20 dead as WWII vintage plane crashes into Swiss mountainside

Published August 5, 2018
The wreckage of a Junkers JU52 aircraft in Flims, after it crashed into Piz Segnas, a 3,000-metre (10,000-foot) peak in eastern Switzerland on August 4. —AFP
The wreckage of a Junkers JU52 aircraft in Flims, after it crashed into Piz Segnas, a 3,000-metre (10,000-foot) peak in eastern Switzerland on August 4. —AFP

Twenty people died after a vintage World War II aircraft crashed into a Swiss mountainside at the weekend, police said on Sunday.

“The police have the sad certainty that the 20 people aboard perished,” police spokeswoman Anita Senti told a news conference.

There were 11 men and nine women aboard, including an Austrian couple and their son, she said.

The German-built Junker JU52 HB-HOT aircraft, dating from 1939 and nickamed “Iron Annie”, was a collectors' aircraft.

It crashed into Piz Segnas, a 3,000-metre (10,000-foot) peak in the east of the country on Saturday at an altitude of 2,540 metres on the mountain's western flank, Senti said.

According to German-language newspaper Blick, the flight had taken off from Ticino in the south of the country and had been due to land at the Duebendorf military airfield near Zurich on Saturday afternoon.

Swiss reports said the passengers were returning from Locarno, a holiday spot in southern Switzerland on Lake Maggiore, where they had arrived early Friday.

The 20 Minutes newspaper quoted a witness who was on the mountainside at the time of the crash.

“The plane turned 180 degrees to the south and fell to the ground like a stone,” the witness said, adding that the debris was scattered over “a very small area” — indicating that an explosion was unlikely to have been the cause of the crash.

Andreas Tobler, Grisons canton chief of police said there was “no longer any hope of finding anyone alive.”

An investigation has been launched into the cause of the accident.

As this kind of collectors' aircraft is not equipped with “black box” flight data and voice recorders, investigators must rely on eyewitness accounts and analysis of debris.

Daniel Knech of the Swiss safety investigation service SESE said the crew did not have time to send out a distress signal.

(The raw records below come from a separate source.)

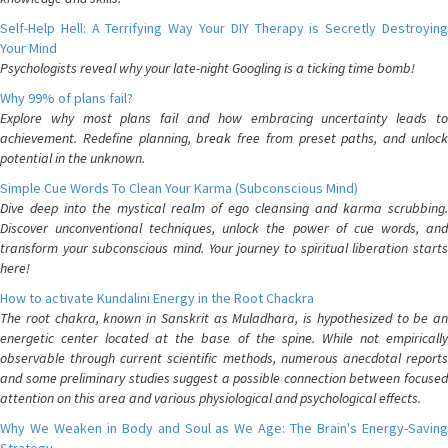
Self-Help Hell: A Terrifying Way Your DIY Therapy is Secretly Destroying
Your Mind
Psychologists reveal why your late-night Googling is a ticking time bomb!
Why 99% of plans fail?
Explore why most plans fail and how embracing uncertainty leads to
achievement. Redefine planning, break free from preset paths, and unlock
potential in the unknown.
Simple Cue Words To Clean Your Karma (Subconscious Mind)
Dive deep into the mystical realm of ego cleansing and karma scrubbing.
Discover unconventional techniques, unlock the power of cue words, and
transform your subconscious mind. Your journey to spiritual liberation starts
here!
How to activate Kundalini Energy in the Root Chackra
The root chakra, known in Sanskrit as Muladhara, is hypothesized to be an
energetic center located at the base of the spine. While not empirically
observable through current scientific methods, numerous anecdotal reports
and some preliminary studies suggest a possible connection between focused
attention on this area and various physiological and psychological effects.
Why We Weaken in Body and Soul as We Age: The Brain's Energy-Saving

He said hot weather conditions did not contribute to the crash.

The aircraft belongs to JU-Air, a company with links to the Swiss air force, the ATS news agency reported.

JU-Air CEO Kurt Waldmeier told reporters that the plane had undergone maintenance inspection in July.

'Deeply saddened'

JU-Air said on its website that it was “deeply saddened” and its “thoughts were with the passengers, the crew and families and friends of the victims”.

The company's flight operations were suspended, it said.

JU-Air says it runs a small fleet of four Junker planes, all built in 1939, which are for hire. Its pilots are ex-military and professional pilots, all of them volunteers.

This file photograph taken on January 1, 1946,  shows the first plane to land at the old Beirut airport, a Junkers 52 operated by Compagnie Generale des Transports, which eventually changed its name to Air Liban. —AFP
This file photograph taken on January 1, 1946, shows the first plane to land at the old Beirut airport, a Junkers 52 operated by Compagnie Generale des Transports, which eventually changed its name to Air Liban. —AFP

The Junker JU52 is made of corrugated steel and was built by the German firm Junkers from the 1930s to 1950s. It was used as a military transport plane as well as a bomber during World War II.

On its website, JU-Air mentions one past accident, in 1987, at the Koblenz airport in Germany in which no one was hurt.

In another Swiss plane crash on Saturday, a tourist plane carrying a couple and two young children crashed in a forest in the Nidwald canton and immediately burst into flames. No survivors have been found.